→ **DATASET RECORDS**:
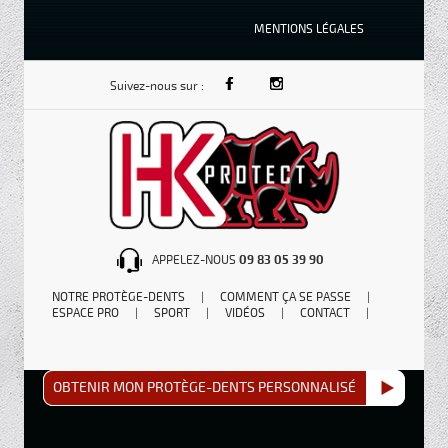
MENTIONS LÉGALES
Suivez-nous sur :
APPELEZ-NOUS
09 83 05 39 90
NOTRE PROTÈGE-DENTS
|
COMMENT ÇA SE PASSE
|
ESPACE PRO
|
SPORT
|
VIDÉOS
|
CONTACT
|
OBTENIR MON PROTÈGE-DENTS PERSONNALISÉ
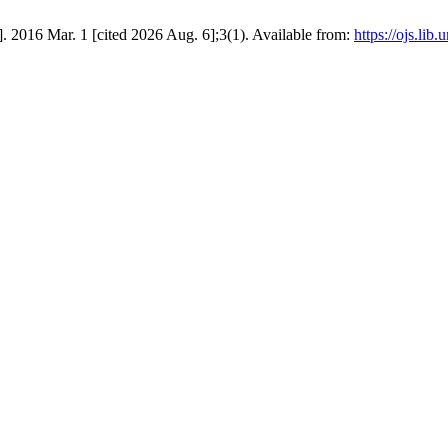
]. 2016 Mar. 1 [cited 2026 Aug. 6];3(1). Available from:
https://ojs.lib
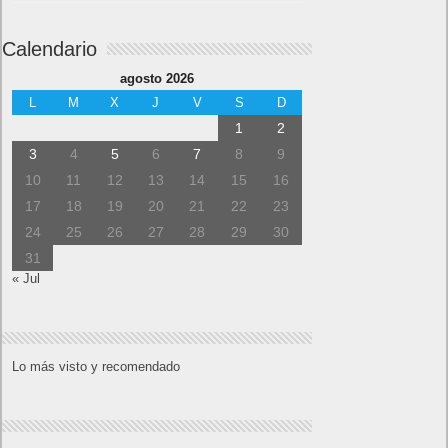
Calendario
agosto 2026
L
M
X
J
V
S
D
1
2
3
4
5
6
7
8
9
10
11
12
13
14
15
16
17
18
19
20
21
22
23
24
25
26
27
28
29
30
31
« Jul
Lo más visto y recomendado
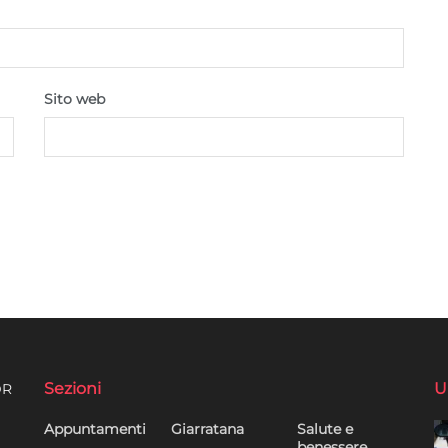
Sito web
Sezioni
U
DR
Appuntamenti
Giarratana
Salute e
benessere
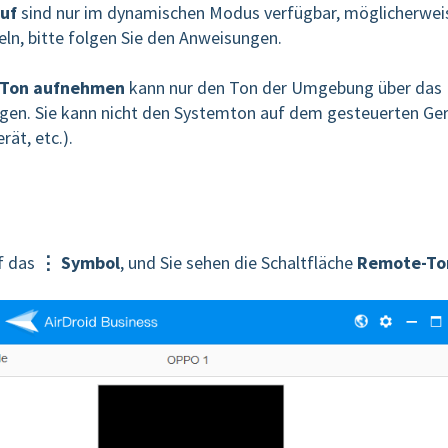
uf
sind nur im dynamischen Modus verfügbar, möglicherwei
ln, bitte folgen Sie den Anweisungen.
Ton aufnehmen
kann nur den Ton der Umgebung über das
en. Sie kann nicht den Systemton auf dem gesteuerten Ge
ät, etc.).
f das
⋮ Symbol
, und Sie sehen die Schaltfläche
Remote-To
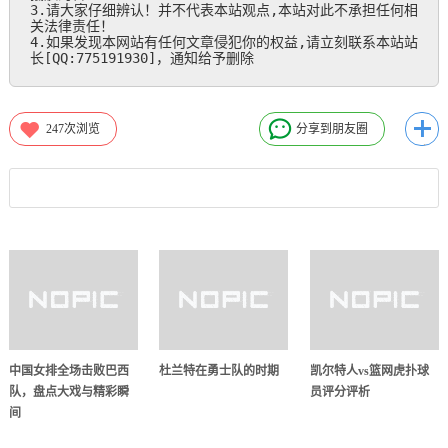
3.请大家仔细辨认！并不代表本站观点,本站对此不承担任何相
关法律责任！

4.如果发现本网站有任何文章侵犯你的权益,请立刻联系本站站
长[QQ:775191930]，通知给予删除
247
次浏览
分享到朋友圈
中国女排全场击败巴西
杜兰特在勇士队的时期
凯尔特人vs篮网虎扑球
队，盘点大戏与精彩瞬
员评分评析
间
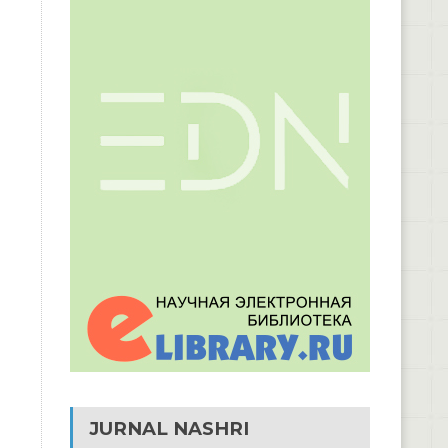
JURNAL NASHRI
==
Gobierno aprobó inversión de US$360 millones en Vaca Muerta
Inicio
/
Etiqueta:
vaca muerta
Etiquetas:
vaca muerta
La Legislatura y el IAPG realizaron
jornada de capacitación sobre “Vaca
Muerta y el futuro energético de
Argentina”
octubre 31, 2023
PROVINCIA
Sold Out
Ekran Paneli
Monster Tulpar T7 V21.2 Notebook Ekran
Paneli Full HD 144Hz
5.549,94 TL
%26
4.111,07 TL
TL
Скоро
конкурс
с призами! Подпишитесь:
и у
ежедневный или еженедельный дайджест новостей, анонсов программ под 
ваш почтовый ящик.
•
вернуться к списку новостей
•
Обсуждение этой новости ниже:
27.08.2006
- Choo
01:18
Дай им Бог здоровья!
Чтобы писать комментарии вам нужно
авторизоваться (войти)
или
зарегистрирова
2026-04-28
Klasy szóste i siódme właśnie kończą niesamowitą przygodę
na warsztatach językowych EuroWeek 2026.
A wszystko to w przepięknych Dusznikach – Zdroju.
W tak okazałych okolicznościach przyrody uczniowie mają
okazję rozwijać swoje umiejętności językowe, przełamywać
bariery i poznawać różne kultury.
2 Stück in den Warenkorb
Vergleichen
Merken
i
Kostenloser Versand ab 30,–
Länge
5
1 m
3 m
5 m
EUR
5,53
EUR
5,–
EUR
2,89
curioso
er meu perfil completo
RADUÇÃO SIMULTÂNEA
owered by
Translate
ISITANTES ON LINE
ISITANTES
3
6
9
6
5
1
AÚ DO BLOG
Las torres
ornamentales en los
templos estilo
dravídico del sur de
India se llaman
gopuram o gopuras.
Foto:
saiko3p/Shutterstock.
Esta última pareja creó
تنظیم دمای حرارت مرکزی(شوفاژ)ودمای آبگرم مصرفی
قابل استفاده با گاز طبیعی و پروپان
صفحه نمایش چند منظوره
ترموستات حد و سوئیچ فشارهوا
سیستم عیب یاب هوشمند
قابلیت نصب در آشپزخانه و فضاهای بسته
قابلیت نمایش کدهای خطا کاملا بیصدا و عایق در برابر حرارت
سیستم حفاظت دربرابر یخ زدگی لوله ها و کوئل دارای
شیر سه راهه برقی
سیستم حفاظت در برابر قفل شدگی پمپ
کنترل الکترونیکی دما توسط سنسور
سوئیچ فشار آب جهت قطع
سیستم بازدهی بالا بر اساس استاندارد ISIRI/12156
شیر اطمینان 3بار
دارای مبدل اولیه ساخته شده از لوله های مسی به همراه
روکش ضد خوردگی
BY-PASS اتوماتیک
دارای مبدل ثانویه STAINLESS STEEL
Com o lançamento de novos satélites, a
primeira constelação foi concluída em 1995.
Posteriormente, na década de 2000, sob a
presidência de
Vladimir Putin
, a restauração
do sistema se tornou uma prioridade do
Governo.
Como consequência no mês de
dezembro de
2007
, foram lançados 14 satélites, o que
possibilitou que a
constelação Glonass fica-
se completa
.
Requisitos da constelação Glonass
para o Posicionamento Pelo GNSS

→ **TASK BRIEF**:
Every line above that holds the string "سوئیچ" should be returned.

→ **EXERCISE SOLUTION**:
ترموستات حد و سوئیچ فشارهوا
سوئیچ فشار آب جهت قطع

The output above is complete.